Feat/docling-support (#1763)

* added tool for docling support * docling support installation * use file_paths instead of file_path * fix import * organized imports * run_type docs * needs to be list * fixed logic * logged but file_path is backwards compatible * use file_paths instead of file_path 2 * added test for multiple sources for file_paths * fix run-types * enabling local files to work and type cleanup * linted * fix test and types * fixed run types * fix types * renamed to CrewDoclingSource * linted * added docs * resolve conflicts --------- Co-authored-by: Brandon Hancock (bhancock_ai) <109994880+bhancockio@users.noreply.github.com> Co-authored-by: Brandon Hancock <brandon@brandonhancock.io>
2026-01-10 08:38:30 +00:00 · 2024-12-23 10:19:58 -08:00
parent c887ff1f47
commit b3185ad90c
8 changed files with 1166 additions and 35 deletions
--- a/src/crewai/knowledge/source/crew_docling_source.py
+++ b/src/crewai/knowledge/source/crew_docling_source.py
@@ -0,0 +1,120 @@
+from pathlib import Path
+from typing import Iterator, List, Optional, Union
+from urllib.parse import urlparse
+
+from docling.datamodel.base_models import InputFormat
+from docling.document_converter import DocumentConverter
+from docling.exceptions import ConversionError
+from docling_core.transforms.chunker.hierarchical_chunker import HierarchicalChunker
+from docling_core.types.doc.document import DoclingDocument
+from pydantic import Field
+
+from crewai.knowledge.source.base_knowledge_source import BaseKnowledgeSource
+from crewai.utilities.constants import KNOWLEDGE_DIRECTORY
+from crewai.utilities.logger import Logger
+
+
+class CrewDoclingSource(BaseKnowledgeSource):
+    """Default Source class for converting documents to markdown or json
+    This will auto support PDF, DOCX, and TXT, XLSX, Images, and HTML files without any additional dependencies and follows the docling package as the source of truth.
+    """
+
+    _logger: Logger = Logger(verbose=True)
+
+    file_path: Optional[List[Union[Path, str]]] = Field(default=None)
+    file_paths: List[Union[Path, str]] = Field(default_factory=list)
+    chunks: List[str] = Field(default_factory=list)
+    safe_file_paths: List[Union[Path, str]] = Field(default_factory=list)
+    content: List[DoclingDocument] = Field(default_factory=list)
+    document_converter: DocumentConverter = Field(
+        default_factory=lambda: DocumentConverter(
+            allowed_formats=[
+                InputFormat.MD,
+                InputFormat.ASCIIDOC,
+                InputFormat.PDF,
+                InputFormat.DOCX,
+                InputFormat.HTML,
+                InputFormat.IMAGE,
+                InputFormat.XLSX,
+                InputFormat.PPTX,
+            ]
+        )
+    )
+
+    def model_post_init(self, _) -> None:
+        if self.file_path:
+            self._logger.log(
+                "warning",
+                "The 'file_path' attribute is deprecated and will be removed in a future version.
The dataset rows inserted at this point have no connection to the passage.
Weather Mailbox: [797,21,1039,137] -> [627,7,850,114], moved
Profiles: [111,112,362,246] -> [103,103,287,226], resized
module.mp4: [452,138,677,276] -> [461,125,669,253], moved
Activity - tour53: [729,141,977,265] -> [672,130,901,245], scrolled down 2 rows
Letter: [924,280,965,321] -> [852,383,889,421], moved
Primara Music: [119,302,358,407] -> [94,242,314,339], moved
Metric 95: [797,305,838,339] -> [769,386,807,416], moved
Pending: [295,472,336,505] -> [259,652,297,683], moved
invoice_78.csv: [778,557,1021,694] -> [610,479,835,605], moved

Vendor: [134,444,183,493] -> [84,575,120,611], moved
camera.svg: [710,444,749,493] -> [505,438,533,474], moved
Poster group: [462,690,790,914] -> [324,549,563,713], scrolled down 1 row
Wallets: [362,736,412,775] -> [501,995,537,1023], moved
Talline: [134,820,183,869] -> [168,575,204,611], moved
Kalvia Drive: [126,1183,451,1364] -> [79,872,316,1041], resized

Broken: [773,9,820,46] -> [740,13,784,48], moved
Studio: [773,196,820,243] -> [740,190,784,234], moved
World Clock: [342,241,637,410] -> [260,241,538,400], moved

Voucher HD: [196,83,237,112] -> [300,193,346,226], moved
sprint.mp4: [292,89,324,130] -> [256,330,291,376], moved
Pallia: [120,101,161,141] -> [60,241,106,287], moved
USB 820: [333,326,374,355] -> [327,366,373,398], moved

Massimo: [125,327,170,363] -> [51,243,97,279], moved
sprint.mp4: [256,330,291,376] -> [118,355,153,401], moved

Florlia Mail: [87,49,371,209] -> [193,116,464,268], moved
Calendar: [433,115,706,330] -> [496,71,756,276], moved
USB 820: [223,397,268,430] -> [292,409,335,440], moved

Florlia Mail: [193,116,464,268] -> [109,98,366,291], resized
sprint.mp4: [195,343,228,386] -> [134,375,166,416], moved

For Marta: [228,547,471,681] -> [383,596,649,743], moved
Please use 'file_paths' instead.",
+                color="yellow",
+            )
+            self.file_paths = self.file_path
+        self.safe_file_paths = self.validate_content()
+        self.content = self._load_content()
+
+    def _load_content(self) -> List[DoclingDocument]:
+        try:
+            return self._convert_source_to_docling_documents()
+        except ConversionError as e:
+            self._logger.log(
+                "error",
+                f"Error loading content: {e}. Supported formats: {self.document_converter.allowed_formats}",
+                "red",
+            )
+            raise e
+        except Exception as e:
+            self._logger.log("error", f"Error loading content: {e}")
+            raise e
+
+    def add(self) -> None:
+        if self.content is None:
+            return
+        for doc in self.content:
+            new_chunks_iterable = self._chunk_doc(doc)
+            self.chunks.extend(list(new_chunks_iterable))
+        self._save_documents()
+
+    def _convert_source_to_docling_documents(self) -> List[DoclingDocument]:
+        conv_results_iter = self.document_converter.convert_all(self.safe_file_paths)
+        return [result.document for result in conv_results_iter]
+
+    def _chunk_doc(self, doc: DoclingDocument) -> Iterator[str]:
+        chunker = HierarchicalChunker()
+        for chunk in chunker.chunk(doc):
+            yield chunk.text
+
+    def validate_content(self) -> List[Union[Path, str]]:
+        processed_paths: List[Union[Path, str]] = []
+        for path in self.file_paths:
+            if isinstance(path, str):
+                if path.startswith(("http://", "https://")):
+                    try:
+                        if self._validate_url(path):
+                            processed_paths.append(path)
+                        else:
+                            raise ValueError(f"Invalid URL format: {path}")
+                    except Exception as e:
+                        raise ValueError(f"Invalid URL: {path}. Error: {str(e)}")
+                else:
+                    local_path = Path(KNOWLEDGE_DIRECTORY + "/" + path)
+                    if local_path.exists():
+                        processed_paths.append(local_path)
+                    else:
+                        raise FileNotFoundError(f"File not found: {local_path}")
+            else:
+                # this is an instance of Path
+                processed_paths.append(path)
+        return processed_paths
+
+    def _validate_url(self, url: str) -> bool:
+        try:
+            result = urlparse(url)
+            return all(
+                [
+                    result.scheme in ("http", "https"),
+                    result.netloc,
+                    len(result.netloc.split(".")) >= 2,  # Ensure domain has TLD
+                ]
+            )
+        except Exception:
+            return False